### Page extract
- - -

Related papers: Reducing the Computational Cost Scaling of Tensor Network Algorithms via Field-Programmable Gate Array Parallelism

Reducing the Computational Cost Scaling of Tensor Network Algorithms via Field-Programmable Gate Array Parallelism

URL: http://arxiv.org/abs/2602.05900v1
Date: Thu, 05 Feb 2026 17:16:44 GMT
Title: Reducing the Computational Cost Scaling of Tensor Network Algorithms via Field-Programmable Gate Array Parallelism
Authors: Songtai Lv, Yang Liang, Rui Zhu, Qibin Zheng, Haiyuan Zou,
Abstract summary: Field-programmable gate arrays (FPGAs) have recently been exploited to improve the computational scaling of algorithms such as Monte Carlo methods.<n>We propose a fine-grained parallel tensor network design based on FPGAs to substantially enhance the computational efficiency of two representative tensor network algorithms.

- - -

### Record excerpts
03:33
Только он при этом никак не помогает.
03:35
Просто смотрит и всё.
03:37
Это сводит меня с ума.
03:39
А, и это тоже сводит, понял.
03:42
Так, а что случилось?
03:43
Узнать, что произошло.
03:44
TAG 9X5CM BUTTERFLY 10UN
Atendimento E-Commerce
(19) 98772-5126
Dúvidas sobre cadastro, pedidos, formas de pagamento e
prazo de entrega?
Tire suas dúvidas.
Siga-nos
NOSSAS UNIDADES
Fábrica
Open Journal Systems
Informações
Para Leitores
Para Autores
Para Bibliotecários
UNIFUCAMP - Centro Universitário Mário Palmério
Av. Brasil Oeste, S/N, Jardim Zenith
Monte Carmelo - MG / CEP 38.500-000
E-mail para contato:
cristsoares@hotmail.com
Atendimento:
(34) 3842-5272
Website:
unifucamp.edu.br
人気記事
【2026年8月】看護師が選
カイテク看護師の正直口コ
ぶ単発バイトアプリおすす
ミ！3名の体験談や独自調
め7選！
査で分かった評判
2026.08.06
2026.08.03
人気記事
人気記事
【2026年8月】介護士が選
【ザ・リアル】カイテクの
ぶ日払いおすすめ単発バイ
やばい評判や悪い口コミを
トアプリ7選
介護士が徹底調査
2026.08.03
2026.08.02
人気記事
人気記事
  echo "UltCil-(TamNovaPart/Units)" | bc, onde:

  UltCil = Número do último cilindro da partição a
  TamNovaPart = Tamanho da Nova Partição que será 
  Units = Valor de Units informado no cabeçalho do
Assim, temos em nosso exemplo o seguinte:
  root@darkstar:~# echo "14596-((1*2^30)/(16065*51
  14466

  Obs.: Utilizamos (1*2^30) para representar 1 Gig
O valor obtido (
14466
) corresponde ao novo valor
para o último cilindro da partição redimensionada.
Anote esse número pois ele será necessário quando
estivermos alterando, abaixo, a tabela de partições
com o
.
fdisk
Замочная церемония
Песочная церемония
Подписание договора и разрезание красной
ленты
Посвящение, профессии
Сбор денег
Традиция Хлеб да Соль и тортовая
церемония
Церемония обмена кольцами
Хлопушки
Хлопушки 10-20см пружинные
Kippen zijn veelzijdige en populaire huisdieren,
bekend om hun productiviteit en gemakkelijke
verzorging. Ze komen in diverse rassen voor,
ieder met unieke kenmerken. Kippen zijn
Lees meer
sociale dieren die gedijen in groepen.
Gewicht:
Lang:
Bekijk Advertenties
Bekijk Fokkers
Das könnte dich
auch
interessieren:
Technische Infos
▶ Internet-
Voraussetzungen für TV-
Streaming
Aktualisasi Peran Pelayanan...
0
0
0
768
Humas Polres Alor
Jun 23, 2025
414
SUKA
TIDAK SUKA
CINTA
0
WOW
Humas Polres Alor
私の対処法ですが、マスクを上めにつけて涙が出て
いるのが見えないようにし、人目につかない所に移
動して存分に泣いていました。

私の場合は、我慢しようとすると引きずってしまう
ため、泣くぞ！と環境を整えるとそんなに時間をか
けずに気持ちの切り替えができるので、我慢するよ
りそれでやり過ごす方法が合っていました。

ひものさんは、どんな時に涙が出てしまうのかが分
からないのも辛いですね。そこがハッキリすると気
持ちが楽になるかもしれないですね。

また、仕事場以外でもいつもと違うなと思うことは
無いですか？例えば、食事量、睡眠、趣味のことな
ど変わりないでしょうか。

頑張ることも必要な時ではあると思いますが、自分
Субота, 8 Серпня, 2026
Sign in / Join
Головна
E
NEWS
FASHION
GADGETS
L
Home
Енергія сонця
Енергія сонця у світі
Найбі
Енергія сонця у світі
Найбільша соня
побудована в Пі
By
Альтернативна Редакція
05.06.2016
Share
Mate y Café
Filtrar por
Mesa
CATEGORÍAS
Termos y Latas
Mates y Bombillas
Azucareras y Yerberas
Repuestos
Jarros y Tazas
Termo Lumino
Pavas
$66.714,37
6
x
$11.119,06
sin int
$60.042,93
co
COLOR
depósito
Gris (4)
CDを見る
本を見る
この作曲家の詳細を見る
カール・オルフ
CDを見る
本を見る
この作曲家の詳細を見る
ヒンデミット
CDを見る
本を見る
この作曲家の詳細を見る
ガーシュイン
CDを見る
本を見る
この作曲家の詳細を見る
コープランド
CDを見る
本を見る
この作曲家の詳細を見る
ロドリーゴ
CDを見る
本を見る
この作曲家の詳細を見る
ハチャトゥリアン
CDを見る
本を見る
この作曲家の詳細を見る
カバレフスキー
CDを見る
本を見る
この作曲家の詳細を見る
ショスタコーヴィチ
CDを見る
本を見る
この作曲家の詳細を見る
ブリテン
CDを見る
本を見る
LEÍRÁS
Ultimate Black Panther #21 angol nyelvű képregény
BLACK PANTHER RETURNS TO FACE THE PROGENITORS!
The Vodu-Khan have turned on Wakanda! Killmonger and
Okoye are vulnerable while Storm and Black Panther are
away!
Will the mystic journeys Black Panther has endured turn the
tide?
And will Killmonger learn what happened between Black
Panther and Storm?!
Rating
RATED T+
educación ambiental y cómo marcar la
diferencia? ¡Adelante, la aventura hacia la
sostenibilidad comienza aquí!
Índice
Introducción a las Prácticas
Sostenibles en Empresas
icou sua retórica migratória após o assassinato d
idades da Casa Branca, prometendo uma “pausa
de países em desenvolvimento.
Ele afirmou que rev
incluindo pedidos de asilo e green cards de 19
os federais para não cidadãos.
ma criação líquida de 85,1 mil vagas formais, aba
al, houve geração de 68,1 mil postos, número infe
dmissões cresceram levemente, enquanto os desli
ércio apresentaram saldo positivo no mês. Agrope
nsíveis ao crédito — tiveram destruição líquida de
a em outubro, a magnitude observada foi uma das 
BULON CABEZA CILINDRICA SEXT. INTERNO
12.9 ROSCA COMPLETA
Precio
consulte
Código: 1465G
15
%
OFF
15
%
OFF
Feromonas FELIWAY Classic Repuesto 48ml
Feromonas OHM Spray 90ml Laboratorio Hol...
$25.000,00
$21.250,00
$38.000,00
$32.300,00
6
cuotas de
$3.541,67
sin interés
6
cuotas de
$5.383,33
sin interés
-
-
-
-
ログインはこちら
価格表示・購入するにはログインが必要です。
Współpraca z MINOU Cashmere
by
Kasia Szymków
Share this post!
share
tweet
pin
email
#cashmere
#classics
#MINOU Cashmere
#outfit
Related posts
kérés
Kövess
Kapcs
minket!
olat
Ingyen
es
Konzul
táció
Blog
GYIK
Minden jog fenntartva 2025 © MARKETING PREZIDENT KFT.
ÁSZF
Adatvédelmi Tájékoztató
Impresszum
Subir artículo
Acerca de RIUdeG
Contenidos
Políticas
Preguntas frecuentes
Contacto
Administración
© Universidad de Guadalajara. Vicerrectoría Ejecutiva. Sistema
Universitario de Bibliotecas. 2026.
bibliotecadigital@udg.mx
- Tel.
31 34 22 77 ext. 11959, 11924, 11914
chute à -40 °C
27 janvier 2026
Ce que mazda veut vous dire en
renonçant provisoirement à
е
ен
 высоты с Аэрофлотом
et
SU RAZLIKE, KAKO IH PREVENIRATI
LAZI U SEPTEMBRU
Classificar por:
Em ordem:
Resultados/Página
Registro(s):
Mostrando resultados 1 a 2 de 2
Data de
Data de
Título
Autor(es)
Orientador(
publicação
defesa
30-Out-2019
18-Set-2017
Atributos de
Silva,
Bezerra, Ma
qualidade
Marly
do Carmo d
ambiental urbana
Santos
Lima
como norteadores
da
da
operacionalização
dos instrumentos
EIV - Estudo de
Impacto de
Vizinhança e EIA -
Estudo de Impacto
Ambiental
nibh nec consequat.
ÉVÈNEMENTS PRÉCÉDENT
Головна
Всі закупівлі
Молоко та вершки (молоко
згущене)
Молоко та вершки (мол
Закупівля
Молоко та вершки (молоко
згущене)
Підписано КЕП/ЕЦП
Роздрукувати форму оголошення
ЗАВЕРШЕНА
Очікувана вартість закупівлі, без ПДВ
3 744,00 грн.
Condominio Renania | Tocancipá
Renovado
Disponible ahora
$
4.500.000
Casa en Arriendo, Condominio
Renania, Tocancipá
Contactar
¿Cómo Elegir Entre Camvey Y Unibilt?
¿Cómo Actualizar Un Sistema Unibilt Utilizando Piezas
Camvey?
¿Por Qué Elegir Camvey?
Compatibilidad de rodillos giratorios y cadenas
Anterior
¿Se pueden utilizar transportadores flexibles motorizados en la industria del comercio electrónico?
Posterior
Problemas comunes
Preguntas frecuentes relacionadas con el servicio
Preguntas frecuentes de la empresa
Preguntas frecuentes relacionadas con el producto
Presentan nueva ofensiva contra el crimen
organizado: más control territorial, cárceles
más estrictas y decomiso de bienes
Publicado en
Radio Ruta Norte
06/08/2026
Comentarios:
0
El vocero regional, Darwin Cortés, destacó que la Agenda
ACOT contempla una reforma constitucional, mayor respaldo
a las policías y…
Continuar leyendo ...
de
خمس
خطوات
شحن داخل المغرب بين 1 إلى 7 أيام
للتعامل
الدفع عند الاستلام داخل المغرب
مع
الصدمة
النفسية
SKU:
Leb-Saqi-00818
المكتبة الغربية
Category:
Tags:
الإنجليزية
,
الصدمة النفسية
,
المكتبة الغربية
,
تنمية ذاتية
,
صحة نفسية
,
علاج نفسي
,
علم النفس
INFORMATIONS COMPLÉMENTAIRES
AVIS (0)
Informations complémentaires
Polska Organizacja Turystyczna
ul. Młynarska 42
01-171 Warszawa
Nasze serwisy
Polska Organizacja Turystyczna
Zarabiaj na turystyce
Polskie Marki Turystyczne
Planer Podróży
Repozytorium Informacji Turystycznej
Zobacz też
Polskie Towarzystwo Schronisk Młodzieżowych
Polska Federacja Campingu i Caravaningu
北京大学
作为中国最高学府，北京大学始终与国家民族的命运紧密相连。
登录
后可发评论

- - -

### Apply what you read
A) Answer these questions from the paper listing, one answer per line:
(i) On what date is the listing dated?
(ii) According to the abstract summary, the computational scaling of what kind of algorithms has been improved with FPGAs?
(iii) How many representative tensor network algorithms does the proposed design target?
B) For each statement, say yes or no based on the paper listing, and quote the words that decide it:
(i) The listing is dated in February 2026.
(ii) The proposed tensor network design is coarse-grained.
(iii) The listing gives an arXiv address for the paper.

### Results by task
A)
(i) Thu, 05 Feb 2026
(ii) Algorithms such as Monte Carlo methods
(iii) Two

B)
(i) Yes: "Date: Thu, 05 Feb 2026 17:16:44 GMT"
(ii) No: "We propose a fine-grained parallel tensor network design based on FPGAs"
(iii) Yes: "URL: http://arxiv.org/abs/2602.05900v1"